▶ **DATA PROVIDED**
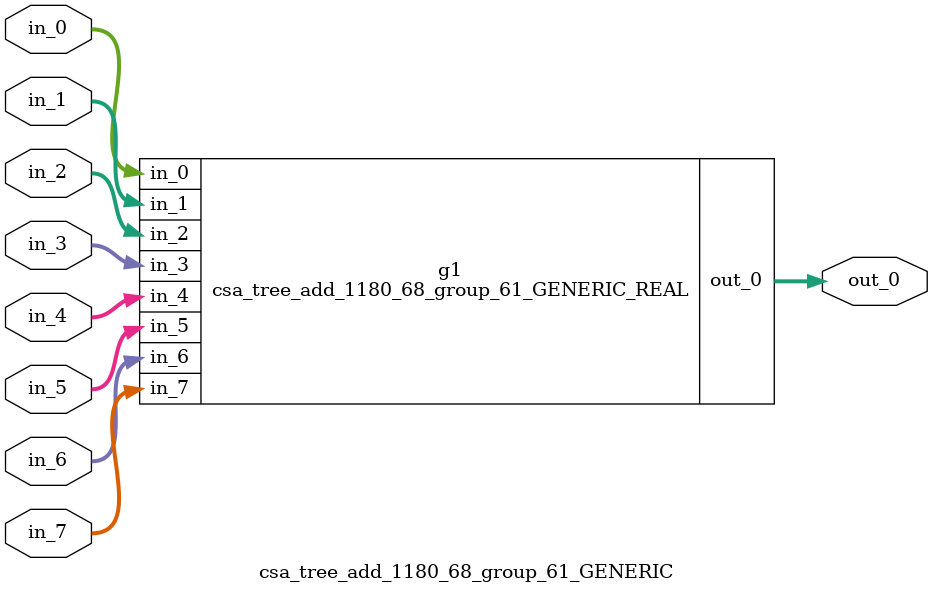
<source format=v>
module csa_tree_add_1180_68_group_61_GENERIC_REAL(in_0, in_1, in_2,
     in_3, in_4, in_5, in_6, in_7, out_0);
// synthesis_equation "assign out_0 = ( ( ( ( ( ( ( in_6 + in_7 )  + in_5 )  + in_4 )  + in_3 )  + in_2 )  + in_1 )  + in_0 )  ;"
  input [5:0] in_0, in_1, in_2, in_3, in_4, in_5, in_6, in_7;
  output [8:0] out_0;
  wire [5:0] in_0, in_1, in_2, in_3, in_4, in_5, in_6, in_7;
  wire [8:0] out_0;
  wire n_59, n_60, n_61, n_62, n_63, n_64, n_65, n_66;
  wire n_68, n_69, n_70, n_71, n_72, n_73, n_74, n_75;
  wire n_76, n_77, n_78, n_79, n_80, n_81, n_82, n_83;
  wire n_84, n_85, n_86, n_87, n_88, n_89, n_90, n_91;
  wire n_92, n_93, n_94, n_95, n_96, n_97, n_98, n_99;
  wire n_100, n_101, n_102, n_103, n_104, n_105, n_106, n_107;
  wire n_108, n_109, n_110, n_111, n_112, n_113, n_114, n_115;
  wire n_116, n_117, n_118, n_119, n_120, n_121, n_122, n_123;
  wire n_124, n_125, n_126, n_127, n_128, n_129, n_130, n_131;
  wire n_132, n_133, n_134, n_135, n_136, n_137, n_138, n_139;
  wire n_140, n_141, n_142, n_143, n_144, n_145, n_146, n_147;
  wire n_148, n_149, n_150, n_151, n_152, n_153, n_154, n_155;
  wire n_156, n_157, n_158, n_159, n_160, n_161, n_162, n_163;
  wire n_164, n_165, n_166, n_167, n_168, n_169, n_170, n_171;
  wire n_172, n_173, n_174, n_175, n_176, n_177, n_178, n_179;
  wire n_180, n_181, n_182, n_183, n_184, n_185, n_186, n_187;
  wire n_188, n_189, n_190, n_191, n_192, n_193, n_194, n_195;
  wire n_196, n_197, n_198, n_199, n_200, n_201, n_202, n_203;
  wire n_204, n_205, n_206, n_207, n_208, n_209, n_210, n_211;
  wire n_212, n_213, n_214, n_215, n_216, n_217, n_218, n_219;
  wire n_220, n_221, n_222, n_223, n_224, n_225, n_226, n_227;
  wire n_228, n_229, n_230, n_231, n_232, n_233, n_234, n_235;
  wire n_236, n_237, n_238, n_239, n_240, n_241, n_242, n_243;
  wire n_244, n_245, n_246, n_247, n_248, n_249, n_250, n_251;
  wire n_252, n_253, n_254, n_255, n_256, n_257, n_258, n_259;
  wire n_260, n_261, n_262, n_263, n_264, n_265, n_266, n_267;
  wire n_268, n_269, n_270, n_271, n_272, n_273, n_274, n_275;
  wire n_276, n_277, n_278, n_279, n_280, n_281, n_282, n_283;
  wire n_284, n_285, n_286, n_287, n_288, n_289, n_290;
  xor g1 (n_76, in_0[0], in_7[0]);
  and g35 (n_77, in_0[0], in_7[0]);
  xor g36 (n_128, in_6[0], in_1[0]);
  xor g2 (n_75, n_128, in_5[0]);
  nand g37 (n_129, in_6[0], in_1[0]);
  nand g38 (n_130, in_5[0], in_1[0]);
  nand g39 (n_131, in_6[0], in_5[0]);
  nand g40 (n_79, n_129, n_130, n_131);
  xor g41 (n_132, in_4[0], in_3[0]);
  xor g42 (n_66, n_132, in_2[0]);
  nand g3 (n_133, in_4[0], in_3[0]);
  nand g43 (n_134, in_2[0], in_3[0]);
  nand g44 (n_135, in_4[0], in_2[0]);
  nand g45 (n_80, n_133, n_134, n_135);
  xor g46 (n_78, in_0[1], in_1[1]);
  and g47 (n_83, in_0[1], in_1[1]);
  xor g48 (n_136, in_3[1], in_7[1]);
  xor g49 (n_81, n_136, in_4[1]);
  nand g50 (n_137, in_3[1], in_7[1]);
  nand g4 (n_138, in_4[1], in_7[1]);
  nand g5 (n_139, in_3[1], in_4[1]);
  nand g51 (n_86, n_137, n_138, n_139);
  xor g52 (n_140, in_2[1], in_5[1]);
  xor g53 (n_82, n_140, in_6[1]);
  nand g54 (n_141, in_2[1], in_5[1]);
  nand g55 (n_142, in_6[1], in_5[1]);
  nand g56 (n_143, in_2[1], in_6[1]);
  nand g6 (n_85, n_141, n_142, n_143);
  xor g57 (n_144, n_77, n_78);
  xor g58 (n_65, n_144, n_79);
  nand g59 (n_145, n_77, n_78);
  nand g60 (n_146, n_79, n_78);
  nand g61 (n_147, n_77, n_79);
  nand g62 (n_90, n_145, n_146, n_147);
  xor g63 (n_148, n_80, n_81);
  xor g64 (n_74, n_148, n_82);
  nand g65 (n_149, n_80, n_81);
  nand g66 (n_150, n_82, n_81);
  nand g67 (n_151, n_80, n_82);
  nand g68 (n_91, n_149, n_150, n_151);
  xor g69 (n_84, in_0[2], in_1[2]);
  and g70 (n_92, in_0[2], in_1[2]);
  xor g71 (n_152, in_3[2], in_7[2]);
  xor g72 (n_87, n_152, in_4[2]);
  nand g73 (n_153, in_3[2], in_7[2]);
  nand g74 (n_154, in_4[2], in_7[2]);
  nand g75 (n_155, in_3[2], in_4[2]);
  nand g76 (n_93, n_153, n_154, n_155);
  xor g77 (n_156, in_2[2], in_5[2]);
  xor g78 (n_88, n_156, in_6[2]);
  nand g79 (n_157, in_2[2], in_5[2]);
  nand g80 (n_158, in_6[2], in_5[2]);
  nand g81 (n_159, in_2[2], in_6[2]);
  nand g82 (n_94, n_157, n_158, n_159);
  xor g83 (n_160, n_83, n_84);
  xor g84 (n_89, n_160, n_85);
  nand g85 (n_161, n_83, n_84);
  nand g86 (n_162, n_85, n_84);
  nand g87 (n_163, n_83, n_85);
  nand g88 (n_98, n_161, n_162, n_163);
  xor g89 (n_164, n_86, n_87);
  xor g90 (n_64, n_164, n_88);
  nand g91 (n_165, n_86, n_87);
  nand g92 (n_166, n_88, n_87);
  nand g93 (n_167, n_86, n_88);
  nand g94 (n_99, n_165, n_166, n_167);
  xor g95 (n_168, n_89, n_90);
  xor g96 (n_73, n_168, n_91);
  nand g97 (n_169, n_89, n_90);
  nand g98 (n_170, n_91, n_90);
  nand g99 (n_171, n_89, n_91);
  nand g100 (n_63, n_169, n_170, n_171);
  xor g101 (n_172, in_0[3], in_1[3]);
  xor g102 (n_95, n_172, in_3[3]);
  nand g103 (n_173, in_0[3], in_1[3]);
  nand g104 (n_174, in_3[3], in_1[3]);
  nand g105 (n_175, in_0[3], in_3[3]);
  nand g106 (n_102, n_173, n_174, n_175);
  xor g107 (n_176, in_7[3], in_4[3]);
  xor g108 (n_96, n_176, in_2[3]);
  nand g109 (n_177, in_7[3], in_4[3]);
  nand g110 (n_178, in_2[3], in_4[3]);
  nand g111 (n_179, in_7[3], in_2[3]);
  nand g112 (n_103, n_177, n_178, n_179);
  xor g113 (n_180, in_5[3], in_6[3]);
  xor g114 (n_97, n_180, n_92);
  nand g115 (n_181, in_5[3], in_6[3]);
  nand g116 (n_182, n_92, in_6[3]);
  nand g117 (n_183, in_5[3], n_92);
  nand g118 (n_106, n_181, n_182, n_183);
  xor g119 (n_184, n_93, n_94);
  xor g120 (n_100, n_184, n_95);
  nand g121 (n_185, n_93, n_94);
  nand g122 (n_186, n_95, n_94);
  nand g123 (n_187, n_93, n_95);
  nand g124 (n_108, n_185, n_186, n_187);
  xor g125 (n_188, n_96, n_97);
  xor g126 (n_101, n_188, n_98);
  nand g127 (n_189, n_96, n_97);
  nand g128 (n_190, n_98, n_97);
  nand g129 (n_191, n_96, n_98);
  nand g130 (n_110, n_189, n_190, n_191);
  xor g131 (n_192, n_99, n_100);
  xor g132 (n_72, n_192, n_101);
  nand g133 (n_193, n_99, n_100);
  nand g134 (n_194, n_101, n_100);
  nand g135 (n_195, n_99, n_101);
  nand g136 (n_62, n_193, n_194, n_195);
  xor g137 (n_196, in_0[4], in_1[4]);
  xor g138 (n_104, n_196, in_3[4]);
  nand g139 (n_197, in_0[4], in_1[4]);
  nand g140 (n_198, in_3[4], in_1[4]);
  nand g141 (n_199, in_0[4], in_3[4]);
  nand g142 (n_112, n_197, n_198, n_199);
  xor g143 (n_200, in_7[4], in_4[4]);
  xor g144 (n_105, n_200, in_2[4]);
  nand g145 (n_201, in_7[4], in_4[4]);
  nand g146 (n_202, in_2[4], in_4[4]);
  nand g147 (n_203, in_7[4], in_2[4]);
  nand g148 (n_113, n_201, n_202, n_203);
  xor g149 (n_204, in_5[4], in_6[4]);
  xor g150 (n_107, n_204, n_102);
  nand g151 (n_205, in_5[4], in_6[4]);
  nand g152 (n_206, n_102, in_6[4]);
  nand g153 (n_207, in_5[4], n_102);
  nand g154 (n_117, n_205, n_206, n_207);
  xor g155 (n_208, n_103, n_104);
  xor g156 (n_109, n_208, n_105);
  nand g157 (n_209, n_103, n_104);
  nand g158 (n_210, n_105, n_104);
  nand g159 (n_211, n_103, n_105);
  nand g160 (n_118, n_209, n_210, n_211);
  xor g161 (n_212, n_106, n_107);
  xor g162 (n_111, n_212, n_108);
  nand g163 (n_213, n_106, n_107);
  nand g164 (n_214, n_108, n_107);
  nand g165 (n_215, n_106, n_108);
  nand g166 (n_121, n_213, n_214, n_215);
  xor g167 (n_216, n_109, n_110);
  xor g168 (n_71, n_216, n_111);
  nand g169 (n_217, n_109, n_110);
  nand g170 (n_218, n_111, n_110);
  nand g171 (n_219, n_109, n_111);
  nand g172 (n_61, n_217, n_218, n_219);
  xor g173 (n_220, in_0[5], in_1[5]);
  xor g174 (n_114, n_220, in_3[5]);
  nand g175 (n_221, in_0[5], in_1[5]);
  nand g176 (n_222, in_3[5], in_1[5]);
  nand g177 (n_223, in_0[5], in_3[5]);
  nand g178 (n_122, n_221, n_222, n_223);
  xor g179 (n_224, in_7[5], in_4[5]);
  xor g180 (n_115, n_224, in_2[5]);
  nand g181 (n_225, in_7[5], in_4[5]);
  nand g182 (n_226, in_2[5], in_4[5]);
  nand g183 (n_227, in_7[5], in_2[5]);
  nand g184 (n_123, n_225, n_226, n_227);
  xor g185 (n_228, in_5[5], in_6[5]);
  xor g186 (n_116, n_228, n_112);
  nand g187 (n_229, in_5[5], in_6[5]);
  nand g188 (n_230, n_112, in_6[5]);
  nand g189 (n_231, in_5[5], n_112);
  nand g190 (n_124, n_229, n_230, n_231);
  xor g191 (n_232, n_113, n_114);
  xor g192 (n_119, n_232, n_115);
  nand g193 (n_233, n_113, n_114);
  nand g194 (n_234, n_115, n_114);
  nand g195 (n_235, n_113, n_115);
  nand g196 (n_125, n_233, n_234, n_235);
  xor g197 (n_236, n_116, n_117);
  xor g198 (n_120, n_236, n_118);
  nand g199 (n_237, n_116, n_117);
  nand g200 (n_238, n_118, n_117);
  nand g201 (n_239, n_116, n_118);
  nand g202 (n_127, n_237, n_238, n_239);
  xor g203 (n_240, n_119, n_120);
  xor g204 (n_70, n_240, n_121);
  nand g205 (n_241, n_119, n_120);
  nand g206 (n_242, n_121, n_120);
  nand g207 (n_243, n_119, n_121);
  nand g208 (n_60, n_241, n_242, n_243);
  xor g209 (n_244, n_122, n_123);
  xor g210 (n_126, n_244, n_124);
  nand g211 (n_245, n_122, n_123);
  nand g212 (n_246, n_124, n_123);
  nand g213 (n_247, n_122, n_124);
  nand g214 (n_59, n_245, n_246, n_247);
  xor g215 (n_248, n_125, n_126);
  xor g216 (n_69, n_248, n_127);
  nand g217 (n_249, n_125, n_126);
  nand g218 (n_250, n_127, n_126);
  nand g219 (n_251, n_125, n_127);
  nand g220 (n_68, n_249, n_250, n_251);
  nand g221 (n_252, n_66, n_75);
  nand g222 (n_253, n_66, n_76);
  nand g223 (n_254, n_75, n_76);
  nand g224 (n_256, n_252, n_253, n_254);
  xor g225 (n_255, n_66, n_75);
  xor g226 (out_0[0], n_76, n_255);
  nand g7 (n_257, n_65, n_74);
  nand g8 (n_258, n_65, n_256);
  nand g9 (n_259, n_74, n_256);
  nand g10 (n_261, n_257, n_258, n_259);
  xor g11 (n_260, n_65, n_74);
  xor g12 (out_0[1], n_256, n_260);
  nand g13 (n_262, n_64, n_73);
  nand g14 (n_263, n_64, n_261);
  nand g15 (n_264, n_73, n_261);
  nand g16 (n_266, n_262, n_263, n_264);
  xor g17 (n_265, n_64, n_73);
  xor g18 (out_0[2], n_261, n_265);
  nand g19 (n_267, n_63, n_72);
  nand g20 (n_268, n_63, n_266);
  nand g21 (n_269, n_72, n_266);
  nand g22 (n_271, n_267, n_268, n_269);
  xor g23 (n_270, n_63, n_72);
  xor g24 (out_0[3], n_266, n_270);
  nand g25 (n_272, n_62, n_71);
  nand g26 (n_273, n_62, n_271);
  nand g27 (n_274, n_71, n_271);
  nand g28 (n_276, n_272, n_273, n_274);
  xor g29 (n_275, n_62, n_71);
  xor g30 (out_0[4], n_271, n_275);
  nand g31 (n_277, n_61, n_70);
  nand g32 (n_278, n_61, n_276);
  nand g33 (n_279, n_70, n_276);
  nand g34 (n_281, n_277, n_278, n_279);
  xor g227 (n_280, n_61, n_70);
  xor g228 (out_0[5], n_276, n_280);
  nand g229 (n_282, n_60, n_69);
  nand g230 (n_283, n_60, n_281);
  nand g231 (n_284, n_69, n_281);
  nand g232 (n_286, n_282, n_283, n_284);
  xor g233 (n_285, n_60, n_69);
  xor g234 (out_0[6], n_281, n_285);
  nand g235 (n_287, n_59, n_68);
  nand g236 (n_288, n_59, n_286);
  nand g237 (n_289, n_68, n_286);
  nand g238 (out_0[8], n_287, n_288, n_289);
  xor g239 (n_290, n_59, n_68);
  xor g240 (out_0[7], n_286, n_290);
endmodule

module csa_tree_add_1180_68_group_61_GENERIC(in_0, in_1, in_2, in_3,
     in_4, in_5, in_6, in_7, out_0);
  input [5:0] in_0, in_1, in_2, in_3, in_4, in_5, in_6, in_7;
  output [8:0] out_0;
  wire [5:0] in_0, in_1, in_2, in_3, in_4, in_5, in_6, in_7;
  wire [8:0] out_0;
  csa_tree_add_1180_68_group_61_GENERIC_REAL g1(.in_0 (in_0), .in_1
       (in_1), .in_2 (in_2), .in_3 (in_3), .in_4 (in_4), .in_5 (in_5),
       .in_6 (in_6), .in_7 (in_7), .out_0 (out_0));
endmodule


</source>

▶ **WRITTEN TASK**
The required output is the stretch of entries above from the line containing "xor g167 (n_216, n_109, n_110);" through the line containing "nand g183 (n_227, in_7[5], in_2[5]);", reproduced exactly.

▶ **YOUR SOLUTION**
  xor g167 (n_216, n_109, n_110);
  xor g168 (n_71, n_216, n_111);
  nand g169 (n_217, n_109, n_110);
  nand g170 (n_218, n_111, n_110);
  nand g171 (n_219, n_109, n_111);
  nand g172 (n_61, n_217, n_218, n_219);
  xor g173 (n_220, in_0[5], in_1[5]);
  xor g174 (n_114, n_220, in_3[5]);
  nand g175 (n_221, in_0[5], in_1[5]);
  nand g176 (n_222, in_3[5], in_1[5]);
  nand g177 (n_223, in_0[5], in_3[5]);
  nand g178 (n_122, n_221, n_222, n_223);
  xor g179 (n_224, in_7[5], in_4[5]);
  xor g180 (n_115, n_224, in_2[5]);
  nand g181 (n_225, in_7[5], in_4[5]);
  nand g182 (n_226, in_2[5], in_4[5]);
  nand g183 (n_227, in_7[5], in_2[5]);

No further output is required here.